The process of oxidative decarboxylation is shown using the example of pyruvate (see scheme in the picture, R = H):

The pyruvate attaches to thiamine pyrophosphate (TPP), a derivative of vitamin B ₁ . Then the acid group of the pyruvate is split off as CO ₂ , so that hydroxyethyl-TPP is formed (step A in the scheme). This is catalyzed by the pyruvate dehydrogenase component (E ₁ ) .

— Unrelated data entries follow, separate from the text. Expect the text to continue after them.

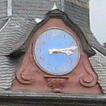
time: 3:13
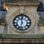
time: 11:32
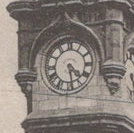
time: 4:28
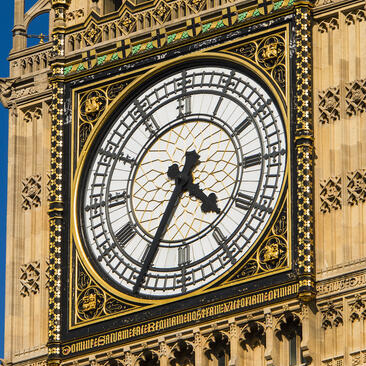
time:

The hydroxyethyl group is transferred to liponamide . The result is a thioester , acetyl dihydroliponamide, so the disulfide group serves as the oxidizing agent. The TPP is regenerated (step B ). This reaction is also catalyzed by the pyruvate dehydrogenase component.

The acetyl group is transferred to coenzyme A, acetyl-CoA is formed. This step is catalyzed by dihydrolipoyl transacetylase (E ₂ ) . From a chemical point of view, this is a transesterification (step C ).

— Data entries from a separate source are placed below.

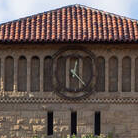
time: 12:22
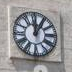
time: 12:05
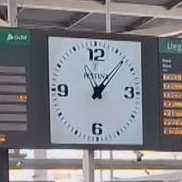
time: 11:07
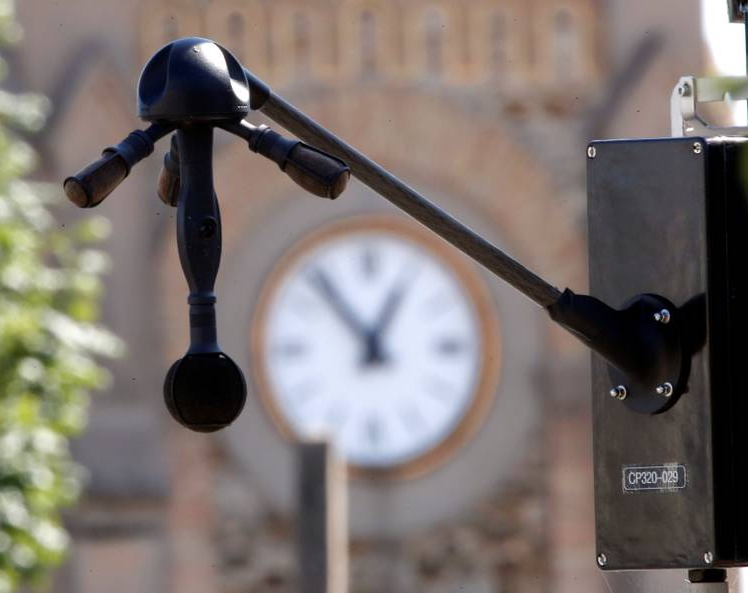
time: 12:53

The liponamide is regenerated by a dihydrolipoyl dehydrogenase (E ₃ ) by oxidizing the dihydroliponamide with enzyme-bound FAD to liponamide (step D ). However, FAD is not covalently bound to enzymes.

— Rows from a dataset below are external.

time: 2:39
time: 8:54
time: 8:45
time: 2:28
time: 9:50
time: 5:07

Finally, FAD is regenerated by reducing NAD ⁺ to NADH by the same dehydrogenase (step E ). The electron transfer potential is increased from FADH ₂ to NAD ⁺ because it is associated with the enzyme.

The balance of oxidative decarboxylation for pyruvate is:

{\ displaystyle \ mathrm {CH_ {3} COCOOH + NAD ^ {+} + CoA {\ text {-}} SH \ longrightarrow CH_ {3} CO {\ text {-}} SCoA + NADH + H ^ {+} + CO_ {2}}}

Examples from organic chemistry

In organic chemistry in general, oxidative decarboxylation refers to a reaction in which carbon dioxide is split off from a carboxylic acid with oxidation of the carbon chain. This can be done, for example, by heating or by oxidation with lead tetraacetate ( Kochi reaction ). In the Hunsdiecker reaction , the oxidative decarboxylation takes place via silver salts.

literature

Jeremy M. Berg, Lubert Stryer, and John L. Tymoczko: Biochemistry . Spectrum Academic Publishing House; 6th edition 2007; ISBN 3827418003 ; Pp. 533-538.
Joachim Rassow , Karin Hauser, Roland Netzker and Rainer Deutzmann: Biochemistry . Thieme Verlag Stuttgart; 2nd edition 2008; ISBN 978-3-13-125352-1 ; Pp. 104-109.

Web links

Wikibooks: Pyruvate Dehydrogenase Complex - Learning and Teaching Materials

Wikibooks: α-Ketoglutarate Dehydrogenase - Learning and Teaching Materials

Individual evidence

^ Albert L. Lehninger, David L. Nelson, Michael M. Cox: Principles of Biochemistry . 2nd ed., Spektrum, Heidelberg / Berlin / Oxford 1994, pp. 522-525 and 530f.
↑ Rassow et al. Biochemistry , p. 105.
↑ Berg et al Biochemistry ; P. 538.
^ ^A ^b Hans Peter Latscha, Uli Kazmaier and Helmut Alfons Klein: Organic Chemistry: Chemistry-Basiswissen II ; 5th edition. Springer Verlag, Berlin 2002; ISBN 3-540-42941-7 ; P. 257.

[1] Albert L. Lehninger, David L. Nelson, Michael M. Cox: Principles of Biochemistry . 2nd ed., Spektrum, Heidelberg / Berlin / Oxford 1994, pp. 522-525 and 530f.

[2] Rassow et al. Biochemistry , p. 105.

[3] Berg et al Biochemistry ; P. 538.

[Latscha-4] A ^b Hans Peter Latscha, Uli Kazmaier and Helmut Alfons Klein: Organic Chemistry: Chemistry-Basiswissen II ; 5th edition. Springer Verlag, Berlin 2002; ISBN 3-540-42941-7 ; P. 257.